By voiding urethrocystography (combined with fluoroscopy) under the use of “spot” film, the author made researches in the movements of the bladder base and posterior urethra during the course of micturition about 35 normal cases and 115 pathologic cases. The method is as follows: the patient was given 4-6 exposures in one film at 45 degrees oblique and standing position during the act of micturition. (In case of neurogenic bladder, at the antero-posterior and supine position.) 15% sodium iodide or double diluted sugiuron was used as the contrast medium, and retrogradely injected into the bladder with a rubber catheter.
1) The contrast medium, which was injected into the bladder, was controlled at the level of the internal or external sphincter except more than half of neurogenic bladder and each case of prostatic cancer, tuberculosis, prostatitis and prostatic hypertrophy. And after prostatectomy, it was generally controlled at the level of the external sphincter. Therefore, as the closing mechanism of the urethra, the internal sphincter and the external sphincter are discriminated. Especially the function of the external sphincter is regarded to be the more important in the control of micturition.
2) At the beginning of micturition, the bladder base descends in most cases and ascends in a few cases, and the internal orifice descends in all cases who can void. From the active phase of micturition till the terminal phase, the bladder base ascends in all cases having no or a little residual urine, but in one case of chronic cystitis, it is observed to descend.
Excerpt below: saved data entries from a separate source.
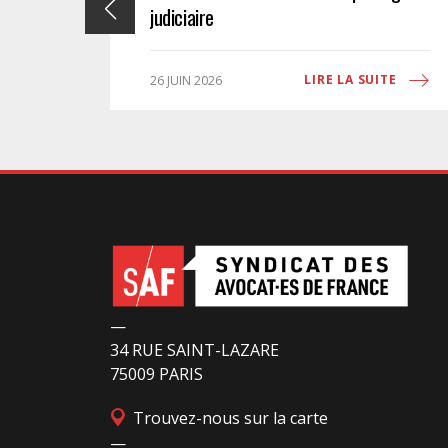
judiciaire
ITE
LIRE LA SUITE
26 JUIN 2026
—
34 RUE SAINT-LAZARE
75009 PARIS
Trouvez-nous sur la carte
—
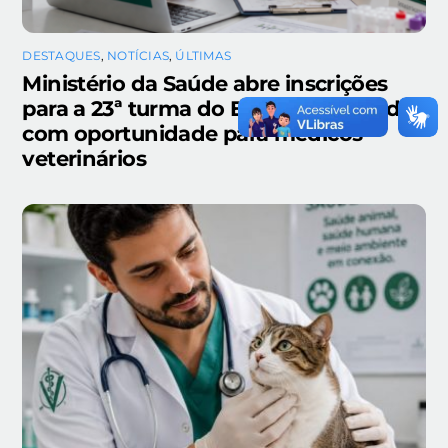
DESTAQUES
,
NOTÍCIAS
,
ÚLTIMAS
Ministério da Saúde abre inscrições
para a 23ª turma do EpiSUS Avançado
com oportunidade para médicos-
veterinários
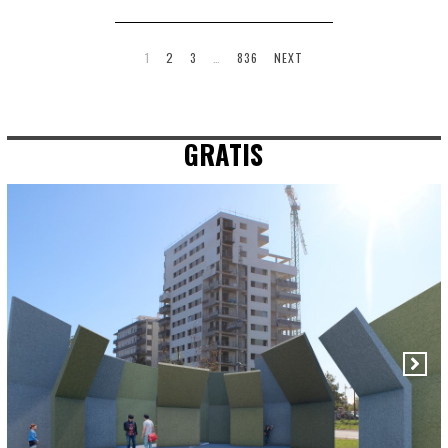
1
2
3
…
836
NEXT
GRATIS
3) At the active phase of micturition, the normal width at the level of the intertal orifice is 6-15mm, and that at the level of the external sphincter is more than 3mm. The width varies according to the kind of disease.
4) In order to find out the correlation of the dilating function of the posterior urethra, the author calculated the rate of dilation (the rate of the level of the internal orifice to that of the external sphincter, the supracollicular portion and the level of vermontanum), and then the mechanism of micturition could be objectively observed.
5) In case of voiding urethrocystography, the reflux of the contrast medium was observed in higher rate than in retrograde urethrocystography.
6) The external sphincter takes a great part in the mechanism of voluntary interruption of micturition.
7) For the examination of the dilating function of the posterior urethra, voiding urethrocystography is the most suitable, and the direct exposuie is very valuable in clinical diagnosis, because the change of forms can be observed in detail by it.